The task:
Transcribe exactly the lines from the top of the records below through the line that holds "Instalação de Chuveiro Elétrico", both included, with no pictures.

Material for the task:
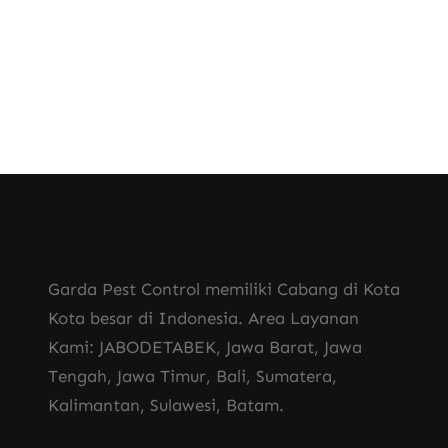
, 
Tawon Predator Vespa
Tawon Vespa Berbahaya
Garda Pest Control memiliki Cabang di Kota
Kota besar di Indonesia. Area Layanan
Kami: JABODETABEK, Jawa Barat, Jawa
Tengah, Jawa Timur, Bali, Sumatera,
Kalimantan, Sulawesi, Batam.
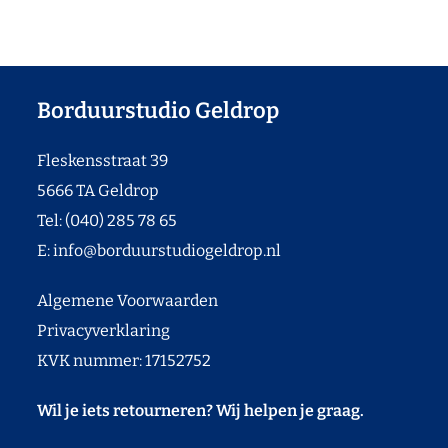
Borduurstudio Geldrop
Fleskensstraat 39
5666 TA Geldrop
Tel: (040) 285 78 65
E:
info@borduurstudiogeldrop.nl
Algemene Voorwaarden
Privacyverklaring
KVK nummer: 17152752
Wil je iets retourneren? Wij helpen je graag.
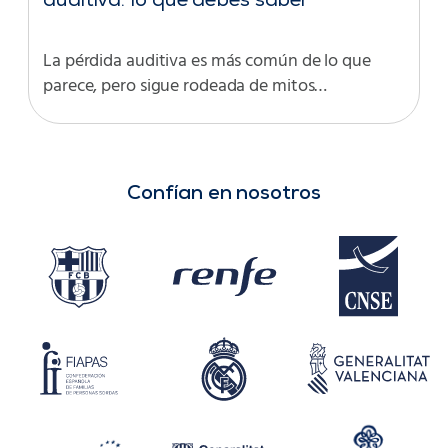
auditiva: lo que debes saber
La pérdida auditiva es más común de lo que
parece, pero sigue rodeada de mitos…
Confían en nosotros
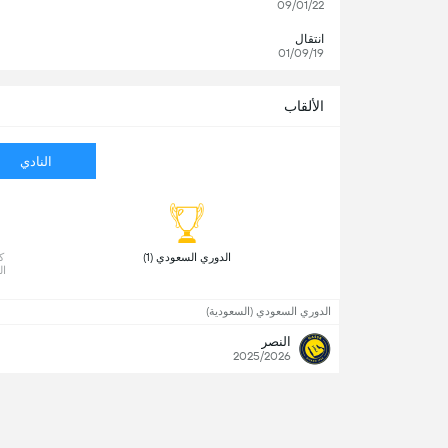
09/01/22
انتقال
01/09/19
الألقاب
النادي
 الدوري السعودي (1) 
ال
الدوري السعودي (السعودية)
النصر
2025/2026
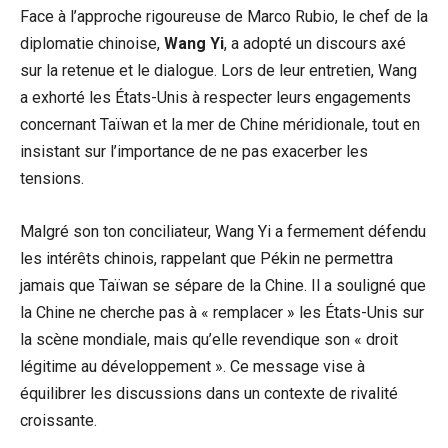
Face à l’approche rigoureuse de Marco Rubio, le chef de la
diplomatie chinoise,
Wang Yi
, a adopté un discours axé
sur la retenue et le dialogue. Lors de leur entretien, Wang
a exhorté les États-Unis à respecter leurs engagements
concernant Taïwan et la mer de Chine méridionale, tout en
insistant sur l’importance de ne pas exacerber les
tensions.
Malgré son ton conciliateur, Wang Yi a fermement défendu
les intérêts chinois, rappelant que Pékin ne permettra
jamais que Taïwan se sépare de la Chine. Il a souligné que
la Chine ne cherche pas à « remplacer » les États-Unis sur
la scène mondiale, mais qu’elle revendique son « droit
légitime au développement ». Ce message vise à
équilibrer les discussions dans un contexte de rivalité
croissante.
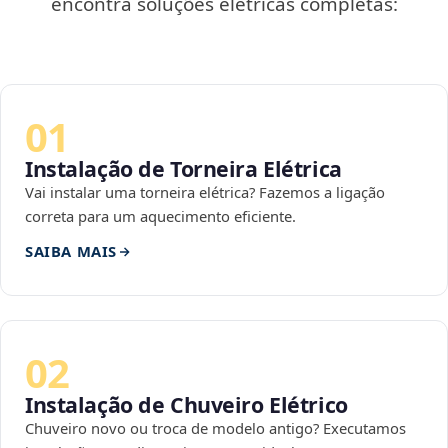
encontra soluções elétricas completas:
01
Instalação de Torneira Elétrica
Vai instalar uma torneira elétrica? Fazemos a ligação
correta para um aquecimento eficiente.
SAIBA MAIS
02
Instalação de Chuveiro Elétrico
Chuveiro novo ou troca de modelo antigo? Executamos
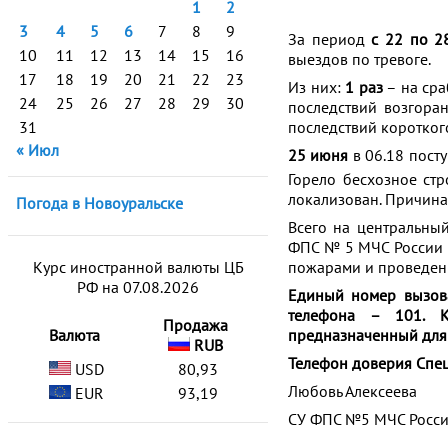
1
2
3
4
5
6
7
8
9
За период
с 22 по 2
10
11
12
13
14
15
16
выездов по тревоге.
17
18
19
20
21
22
23
Из них:
1 раз
– на сра
24
25
26
27
28
29
30
последствий возгора
31
последствий коротког
« Июл
25 июня
в 06.18 пост
Горело бесхозное стр
локализован. Причина
Погода в Новоуральске
Всего на центральны
ФПС № 5 МЧС России
Курс иностранной валюты ЦБ
пожарами и проведени
РФ на 07.08.2026
Единый номер вызов
телефона – 101. 
Продажа
Валюта
предназначенный для 
RUB
Телефон доверия Спец
USD
80,93
Любовь Алексеева
EUR
93,19
СУ ФПС №5 МЧС Росс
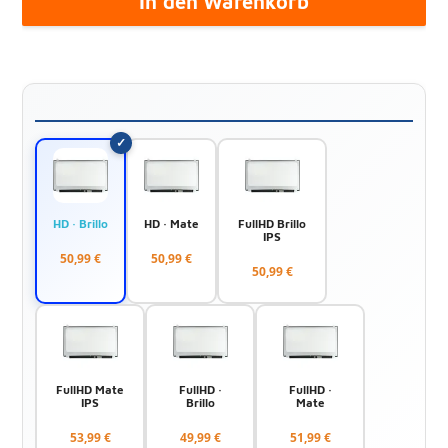
In den Warenkorb
HD · Brillo
HD · Mate
FullHD Brillo
IPS
50,99 €
50,99 €
50,99 €
FullHD Mate
FullHD ·
FullHD ·
IPS
Brillo
Mate
53,99 €
49,99 €
51,99 €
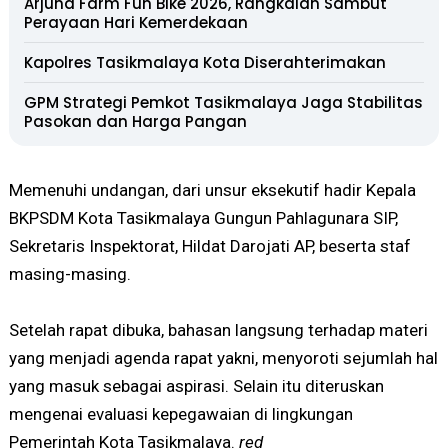
Arjuna Farm Fun Bike 2026, Rangkaian Sambut
Perayaan Hari Kemerdekaan
Kapolres Tasikmalaya Kota Diserahterimakan
GPM Strategi Pemkot Tasikmalaya Jaga Stabilitas
Pasokan dan Harga Pangan
Memenuhi undangan, dari unsur eksekutif hadir Kepala
BKPSDM Kota Tasikmalaya Gungun Pahlagunara SIP,
Sekretaris Inspektorat, Hildat Darojati AP, beserta staf
masing-masing.
Setelah rapat dibuka, bahasan langsung terhadap materi
yang menjadi agenda rapat yakni, menyoroti sejumlah hal
yang masuk sebagai aspirasi. Selain itu diteruskan
mengenai evaluasi kepegawaian di lingkungan
Pemerintah Kota Tasikmalaya.
red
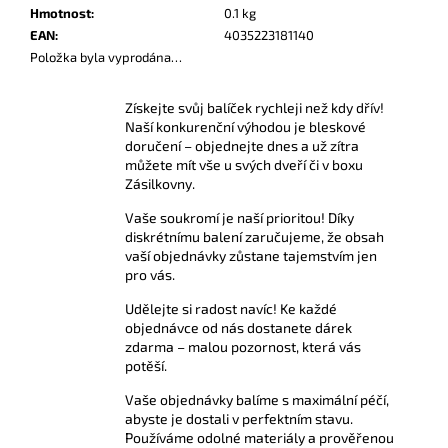
č
Hmotnost
:
0.1 kg
u
EAN
:
4035223181140
j
Položka byla vyprodána…
e
m
Získejte svůj balíček rychleji než kdy dřív!
e
Naší konkurenční výhodou je bleskové
doručení – objednejte dnes a už zítra
můžete mít vše u svých dveří či v boxu
AMSTERDAM
Zásilkovny.
ULTRA
STRONG
Vaše soukromí je naší prioritou! Díky
10
diskrétnímu balení zaručujeme, že obsah
ML
vaší objednávky zůstane tajemstvím jen
189
pro vás.
Kč
Udělejte si radost navíc! Ke každé
objednávce od nás dostanete dárek
zdarma – malou pozornost, která vás
potěší.
Vaše objednávky balíme s maximální péčí,
abyste je dostali v perfektním stavu.
Používáme odolné materiály a prověřenou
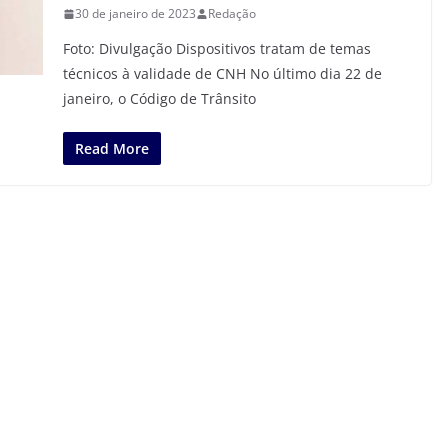
30 de janeiro de 2023
Redação
Foto: Divulgação Dispositivos tratam de temas
técnicos à validade de CNH No último dia 22 de
janeiro, o Código de Trânsito
Read More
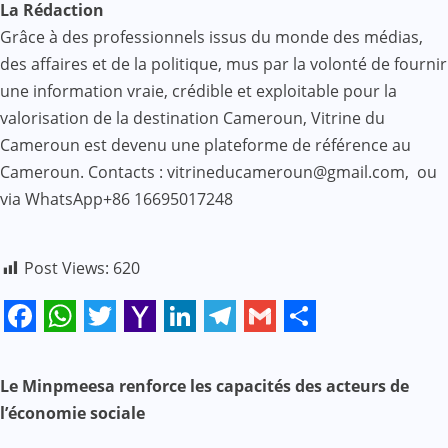
La Rédaction
Grâce à des professionnels issus du monde des médias,
des affaires et de la politique, mus par la volonté de fournir
une information vraie, crédible et exploitable pour la
valorisation de la destination Cameroun, Vitrine du
Cameroun est devenu une plateforme de référence au
Cameroun. Contacts : vitrineducameroun@gmail.com, ou
via WhatsApp+86 16695017248
Post Views:
620
Facebook
WhatsApp
Twitter
Yahoo
LinkedIn
Telegram
Gmail
Share
Mail
N
Le Minpmeesa renforce les capacités des acteurs de
l’économie sociale
a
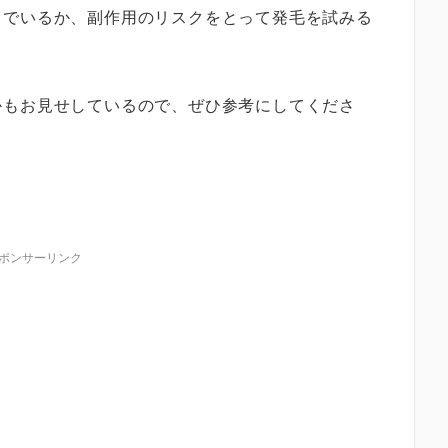
までいるか、副作用のリスクをとって発毛を試みる
かもお見せしているので、ぜひ参考にしてくださ
ポンサーリンク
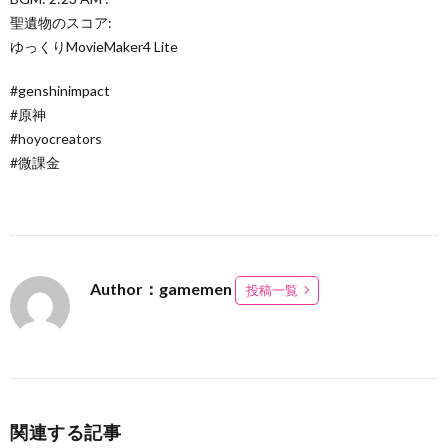
聖遺物のスコア:
ゆっくりMovieMaker4 Lite
#genshinimpact
#原神
#hoyocreators
#微課金
Author：gamemen
投稿一覧
関連する記事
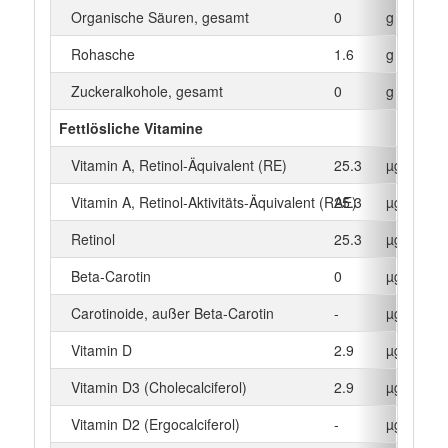
Organische Säuren, gesamt
0
g
Rohasche
1.6
g
Zuckeralkohole, gesamt
0
g
Fettlösliche Vitamine
Vitamin A, Retinol-Äquivalent (RE)
25.3
µg
Vitamin A, Retinol-Aktivitäts-Äquivalent (RAE)
25.3
µg
Retinol
25.3
µg
Beta‑Carotin
0
µg
Carotinoide, außer Beta-Carotin
-
µg
Vitamin D
2.9
µg
Vitamin D3 (Cholecalciferol)
2.9
µg
Vitamin D2 (Ergocalciferol)
-
µg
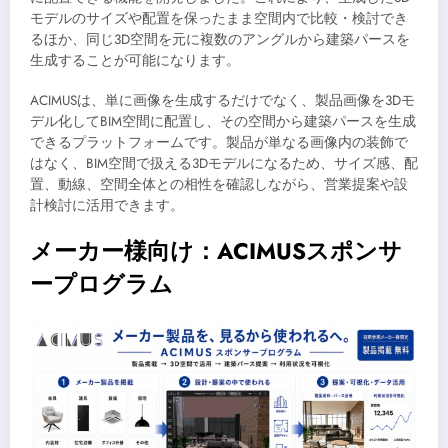
モデルのサイズや配置を保ったまま空間内で比較・検討でき
るほか、同じ3D空間を元に複数のアングルから建築パースを
生成することが可能になります。
ACIMUSは、単に画像を生成するだけでなく、製品画像を3Dモ
デル化してBIM空間に配置し、その空間から建築パースを生成
できるプラットフォームです。製品が単なる画像内の装飾で
はなく、BIM空間で扱える3Dモデルになるため、サイズ感、配
置、動線、空間全体との相性を確認しながら、営業提案や設
計検討に活用できます。
メーカー様向け：ACIMUSスポンサ
ープログラム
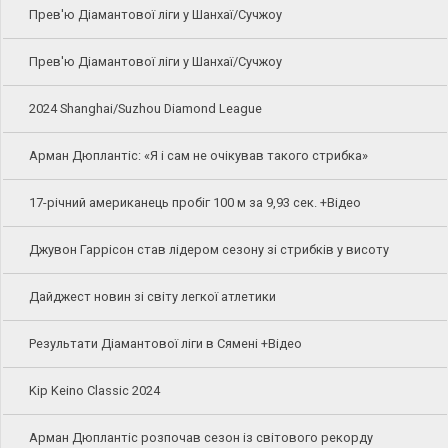
Прев'ю Діамантової ліги у Шанхаї/Сучжоу
Прев'ю Діамантової ліги у Шанхаї/Сучжоу
2024 Shanghai/Suzhou Diamond League
Арман Дюплантіс: «Я і сам не очікував такого стрибка»
17-річний американець пробіг 100 м за 9,93 сек. +Відео
Джувон Гаррісон став лідером сезону зі стрибків у висоту
Дайджест новин зі світу легкої атлетики
Результати Діамантової ліги в Сямені +Відео
Kip Keino Classic 2024
Арман Дюплантіс розпочав сезон із світового рекорду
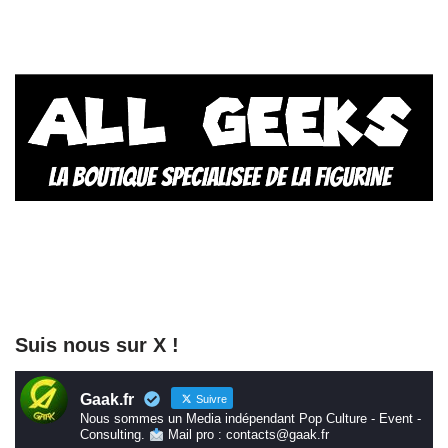
Suis nous sur X !
Gaak.fr
Suivre
Nous sommes un Media indépendant Pop Culture - Event -
Consulting.
Mail pro : contacts@gaak.fr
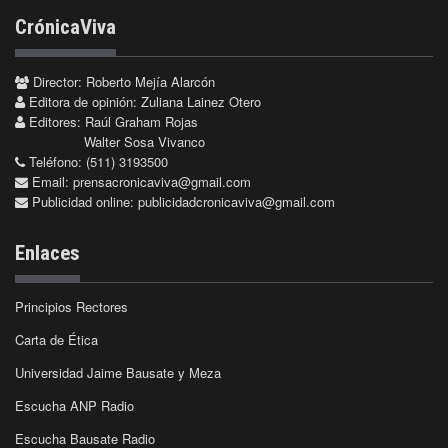
CrónicaViva
Director: Roberto Mejía Alarcón
Editora de opinión: Zuliana Lainez Otero
Editores: Raúl Graham Rojas
Walter Sosa Vivanco
Teléfono: (511) 3193500
Email:
prensacronicaviva@gmail.com
Publicidad online:
publicidadcronicaviva@gmail.com
Enlaces
Principios Rectores
Carta de Ética
Universidad Jaime Bausate y Meza
Escucha ANP Radio
Escucha Bausate Radio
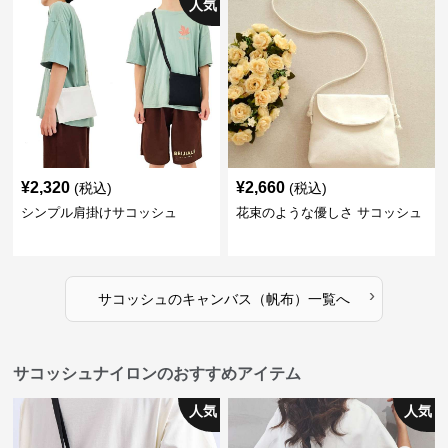
人気
¥
2,320
¥
2,660
(税込)
(税込)
シンプル肩掛けサコッシュ
花束のような優しさ サコッシュ
›
サコッシュ
の
キャンバス（帆布）
一覧へ
サコッシュナイロンのおすすめアイテム
人気
人気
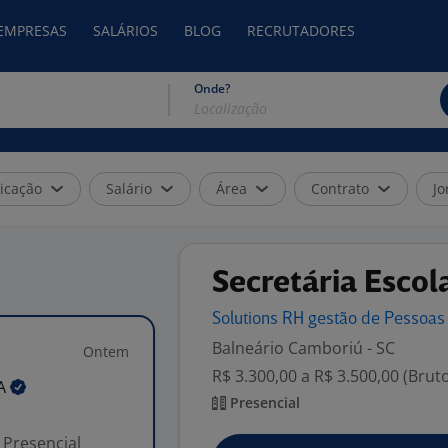
 EMPRESAS
SALÁRIOS
BLOG
RECRUTADORES
Onde?
icação
Salário
Área
Contrato
Jo
Secretária Escol
Solutions RH gestão de Pessoas
Balneário Camboriú - SC
Ontem
R$ 3.300,00 a R$ 3.500,00 (Brut
A
Presencial
Presencial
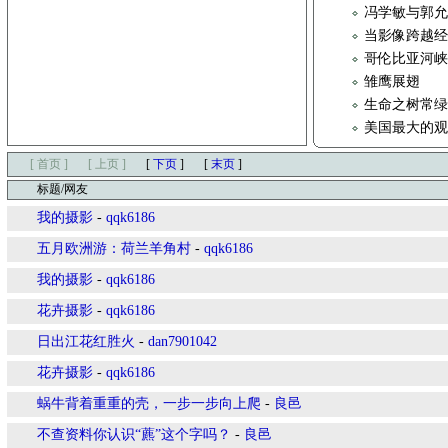
冯学敏与郭允
当影像跨越
哥伦比亚河
雏鹰展翅
生命之树常
美国最大的
[ 首页 ]
[ 上页 ]
[
下页
]
[
末页
]
标题/网友
我的摄影
-
qqk6186
五月欧洲游：荷兰羊角村
-
qqk6186
我的摄影
-
qqk6186
花卉摄影
-
qqk6186
日出江花红胜火
-
dan7901042
花卉摄影
-
qqk6186
蜗牛背着重重的壳，一步一步向上爬
-
良邑
不查资料你认识“藨”这个字吗？
-
良邑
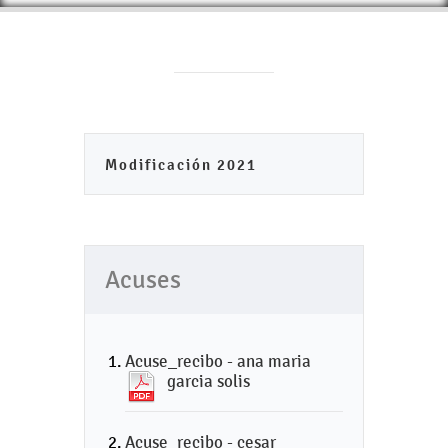
Modificación 2021
Acuses
Acuse_recibo - ana maria
garcia solis
Acuse_recibo - cesar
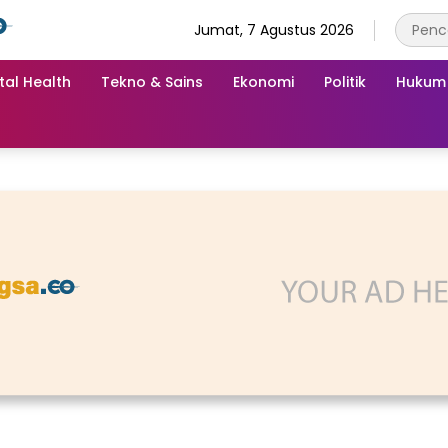
Jumat, 7 Agustus 2026
tal Health
Tekno & Sains
Ekonomi
Politik
Hukum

Response for this exercise:
, 
Tawon Predator Vespa
Tawon Vespa Berbahaya
Garda Pest Control memiliki Cabang di Kota
Kota besar di Indonesia. Area Layanan
Kami: JABODETABEK, Jawa Barat, Jawa
Tengah, Jawa Timur, Bali, Sumatera,
Kalimantan, Sulawesi, Batam.
Borduurstudio Geldrop
Fleskensstraat 39
5666 TA Geldrop
Tel: (040) 285 78 65
E:
info@borduurstudiogeldrop.nl
Algemene Voorwaarden
Privacyverklaring
KVK nummer: 17152752
Wil je iets retourneren? Wij helpen je graag.
auditiva: lo que debes saber
La pérdida auditiva es más común de lo que
parece, pero sigue rodeada de mitos…
Confían en nosotros
09/01/22
انتقال
01/09/19
الألقاب
النادي
 الدوري السعودي (1) 
ال
الدوري السعودي (السعودية)
النصر
2025/2026
Face à l’approche rigoureuse de Marco Rubio, le chef de la
diplomatie chinoise,
Wang Yi
, a adopté un discours axé
sur la retenue et le dialogue. Lors de leur entretien, Wang
a exhorté les États-Unis à respecter leurs engagements
concernant Taïwan et la mer de Chine méridionale, tout en
insistant sur l’importance de ne pas exacerber les
tensions.
Malgré son ton conciliateur, Wang Yi a fermement défendu
les intérêts chinois, rappelant que Pékin ne permettra
jamais que Taïwan se sépare de la Chine. Il a souligné que
la Chine ne cherche pas à « remplacer » les États-Unis sur
la scène mondiale, mais qu’elle revendique son « droit
légitime au développement ». Ce message vise à
équilibrer les discussions dans un contexte de rivalité
croissante.
encontra soluções elétricas completas:
01
Instalação de Torneira Elétrica
Vai instalar uma torneira elétrica? Fazemos a ligação
correta para um aquecimento eficiente.
SAIBA MAIS
02
Instalação de Chuveiro Elétrico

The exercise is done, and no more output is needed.